RESPECT FOR HUMAN RIGHTS
Section 1 Respect for the Integrity of the Person, Including Freedom from:
a. Political and Other Extrajudicial Killing
There is no history of politically motivated or other extrajudicial killing, and none is known to have occurred in 1993.
There have been no known abductions, secret arrests, or clandestine detentions.
c. Torture and Other Cruel, Inhuman, or Degrading Treatment or Punishment
Torture and cruel punishment are prohibited by law, and there were no reports of violations.

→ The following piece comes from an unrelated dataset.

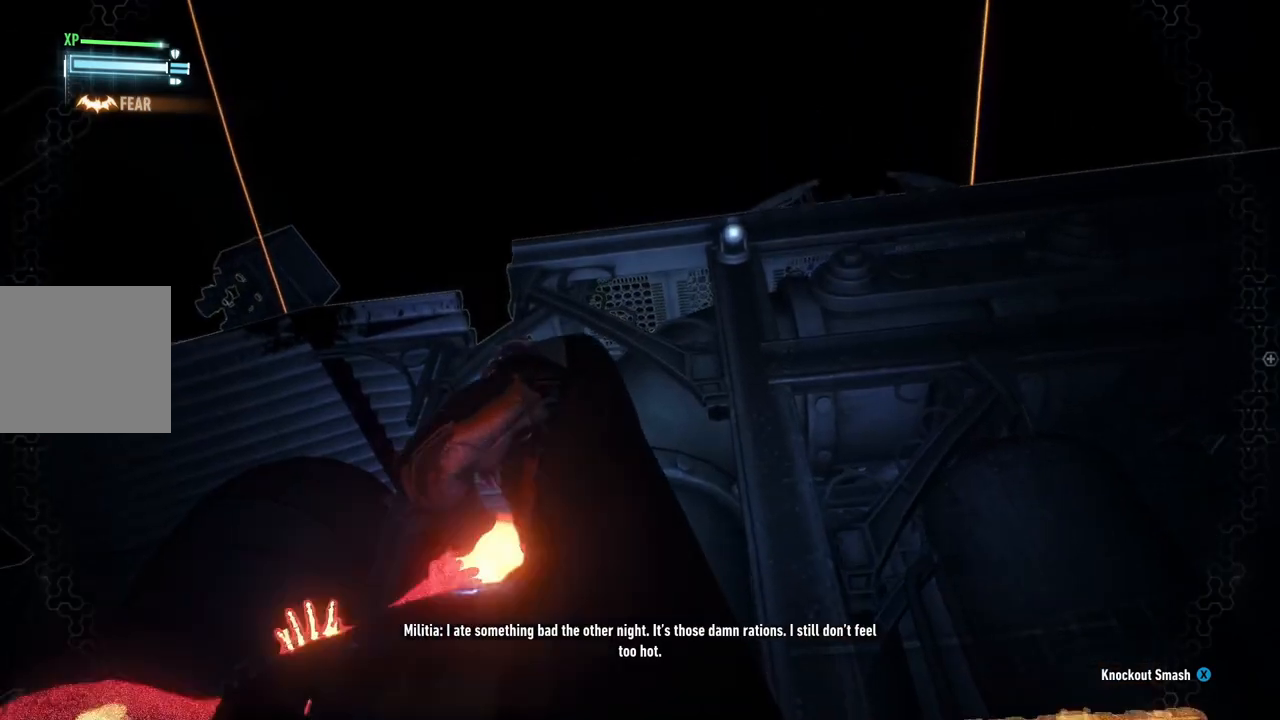
{"buttons": [], "left_stick": "up", "right_stick": "center", "events": [[300, "right_stick", "center"], [350, "left_stick", "up"]]}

d. Arbitrary Arrest, Detention, or Exile
Freedom from arbitrary arrest and detention is guaranteed by law and observed in practice. Any person detained by the authorities must appear before an examining magistrate not later than 24 hours after arrest. The magistrate must either state formal charges or release the prisoner. The right to legal counsel is guaranteed. If the accused cannot afford representation, the State provides the cost of defense. Release on personal recognizance or bail is granted unless the examining magistrate believes the person is a danger to society or will not appear for trial. There is no provision in the legal system for exile, and it does not occur.
e. Denial of Fair Public Trial
The judiciary is separated from the executive and legislative branches. The Constitution provides for public trials and judicial appeal. Liechtenstein has a three-tier system of courts: Lower Court, High Court, and Supreme Court. The Constitution provides also for an administrative court, which hears appeals against government decisions. A State Court, which protects the rights accorded by the Constitution, decides on conflicts of jurisdiction between the law courts and the administrative authorities and acts as a disciplinary court for members of the Government. There are no political prisoners.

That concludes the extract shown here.